__ASSIGNMENT__: Could you count the lines in the data that contain "down"? Reply with the number only.

__SUPPLIED DATA__:
# # #

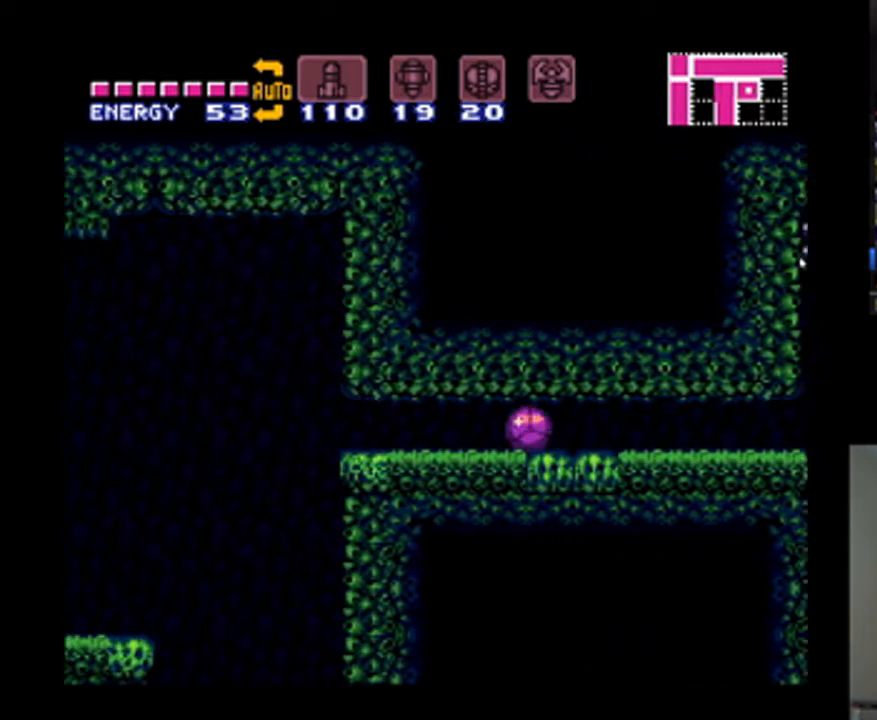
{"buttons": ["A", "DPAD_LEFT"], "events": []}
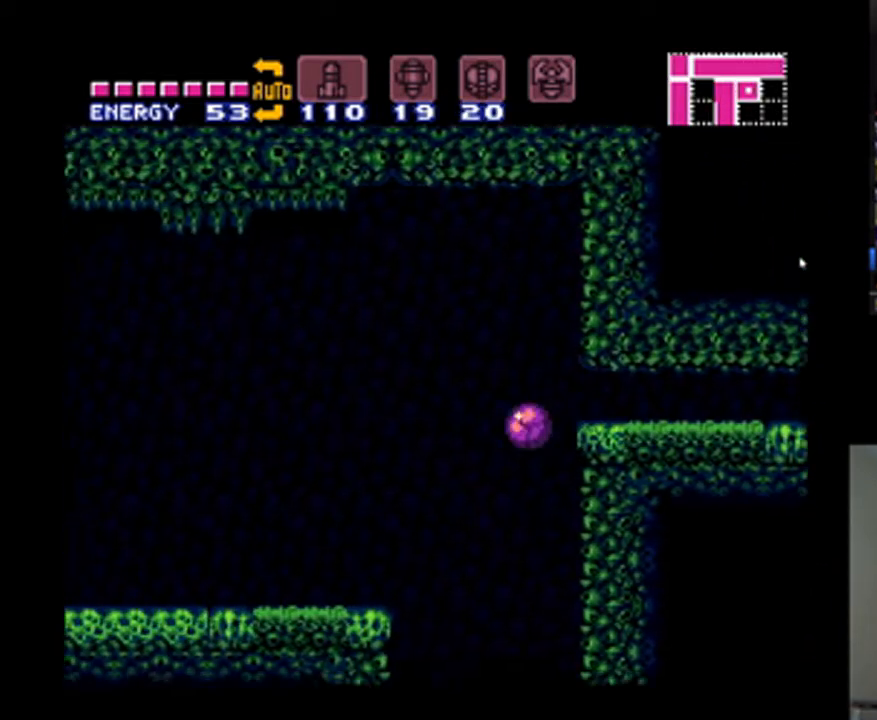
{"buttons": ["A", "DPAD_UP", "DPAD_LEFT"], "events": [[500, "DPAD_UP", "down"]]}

# # #

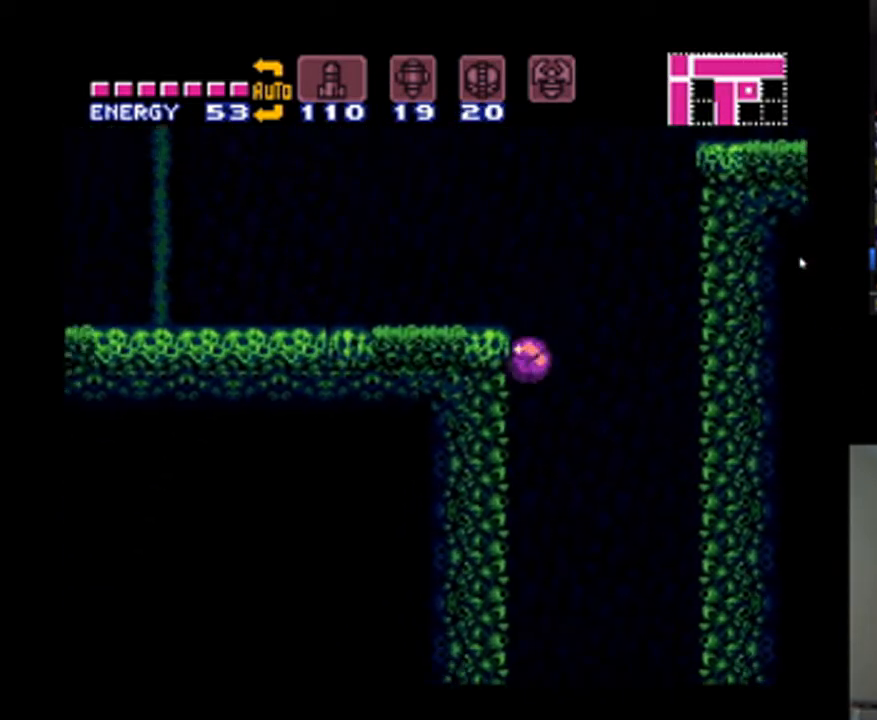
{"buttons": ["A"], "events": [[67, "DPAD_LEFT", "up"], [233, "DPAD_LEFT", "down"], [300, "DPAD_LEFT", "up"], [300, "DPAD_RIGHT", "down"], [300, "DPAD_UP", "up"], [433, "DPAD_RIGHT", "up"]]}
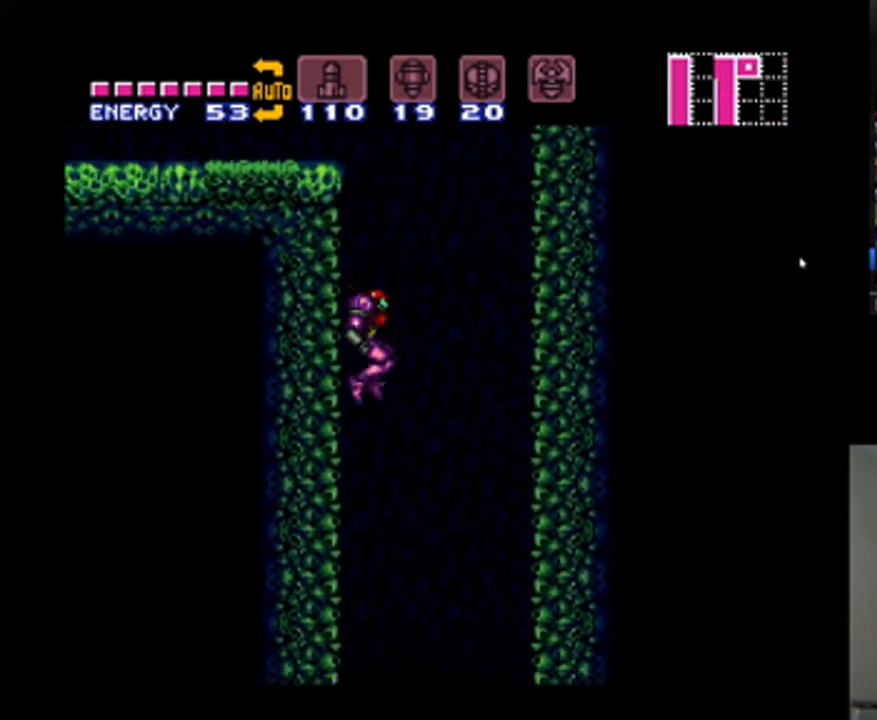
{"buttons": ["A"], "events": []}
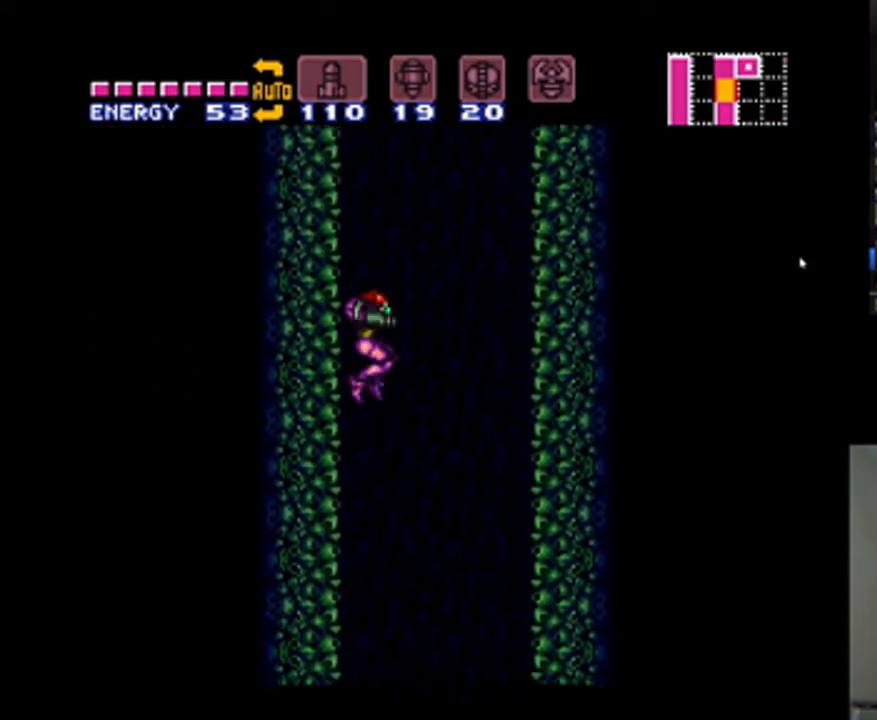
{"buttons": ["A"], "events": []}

# # #

__RESULT FOR THIS EXERCISE__: 2